Promposals are a traditional aspect of high school. At Harriton, it is common to observe one student asking another student to prom extravagantly, whether it be through posters or other creative methods of showing “affection.”
However, the question always arises as to why people do such outlandish acts to ask someone to prom. To solve this question and gain insight on the nature of promposals, I sat down with two teachers that have strong opinions as to why juniors and seniors do them.
The first teaches BC Calculus and Senior Seminar in Mathematics, classes full of potential senior victims of promposing. According to Mr. Occhiogrosso, promposals are horrible acts of self-aggrandizing foolishness. People who feel the need to put on a show for others perform these acts of tomfoolery; these people feel the need to impress others.
The conversation with Mr. Occhiogrosso continues onward, revealing more about these imposters I once believed to be guys who were just trying to impress a girl. Mr. Occhiogrosso continues on to state how promposals are not done to honor someone; instead, they are done to put the person in a predicament; if the person rejects the “promposer” in public eyes, then they appear to be the cruel one.
Since asking someone to prom is an indefinite request, one should ask someone in private to see if they agree to going, without the extra added pressures of their peers. Mr. Occhiogrosso also believes social media is intertwined with the whole promposal scene.
Even if couples do it, it is still obnoxious and is comparable to couples making out or cuddling on the courtyard in front of everyone. Additionally, boys sometimes feel obliged to do it for their significant other out of guilt or outside pressures. In order to avoid this debacle of promposing, Mr. Occhiogrosso recommends that if you are going to ask someone, do it privately, in a caring way.
In agreement with Mr. Occhiogrosso’s viewpoints are Mr. Scullin’s viewpoints. Mr. Scullin shared a personal anecdote with me that cannot be explicitly shared; however, it can be summarized.
In his glory days of high school, a young Scullin asked the girl of his dreams to go to prom with him and to date him. At first she gladly accepted, they attended prom, and enjoyed each other’s company until two weeks later. In those two weeks the young Scullin fell in “love,” only to later get his heart broken… and some other things broken.
Even though things did not work out in his situation, Mr. Scullin still believes he acted appropriately by asking the girl he liked out rather than putting on a show for others to ask her out. According to Mr. Scullin, promposals are an act of cowardice and are just done to draw attention to the situation.
Boys or girls that do them, do them to add an extra layer of pressure in order to assure a “yes” from the person they are asking. In order to mask their own insecurities, promposals are performed, similar to reality TV shows, to publicly humiliate the person they ask if they do not say “yes.”
That is why, according to Mr. Scullin, promposals are faulty and just acts of pretentious display rather than true affection. If you want to ask someone out or go to prom with them, build up the courage to do so and tell it to their face.
Personally, I agree with the notion of ideas discussed by Mr. Occhiogrosso and Mr. Scullin, as they present the fallacies of promposals. Promposals, if they are to be done in public, are a rash attempt to draw attention to the situation to mask personal insecurities and cowardice.

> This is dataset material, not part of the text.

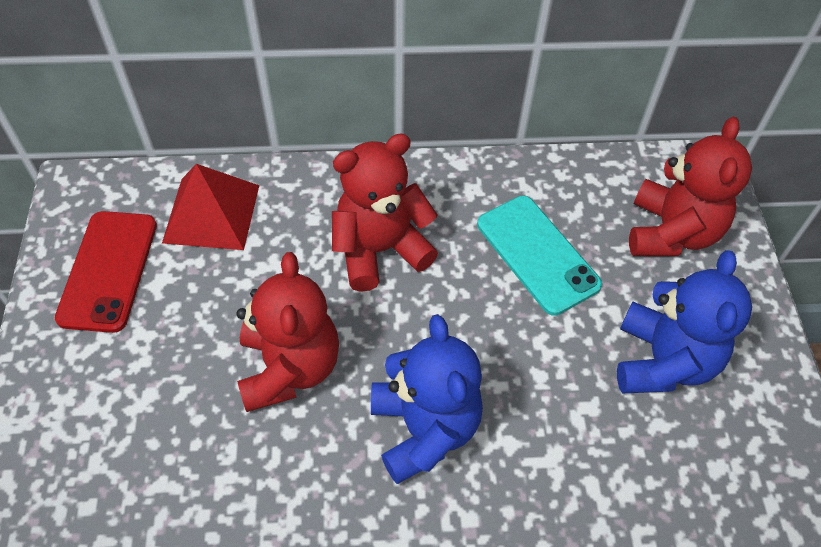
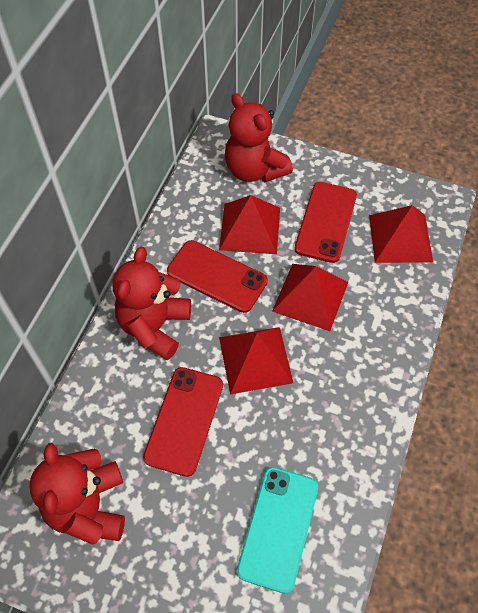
blue teddy bear: 2 -> 0
red phone: 1 -> 3
red pyramid: 1 -> 4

If you want to ask someone to prom, then just do it without thinking twice. Promposing isn’t necessarily a bad thing, and it has become a tradition at Harriton; however, this doesn’t mean that you should do it publicly. My personal recommendation is that you ask the girl or guy you want to take to prom in private, whether it be over text or in person, to see if they would want to go with you.
If they agree and specifically ask for you to prompose (i.e if they are your significant other), then do it privately. Another personal recommendation is that for anyone who is being forced into a public promposal, call the person out on their insecurities and make them ask you by themselves.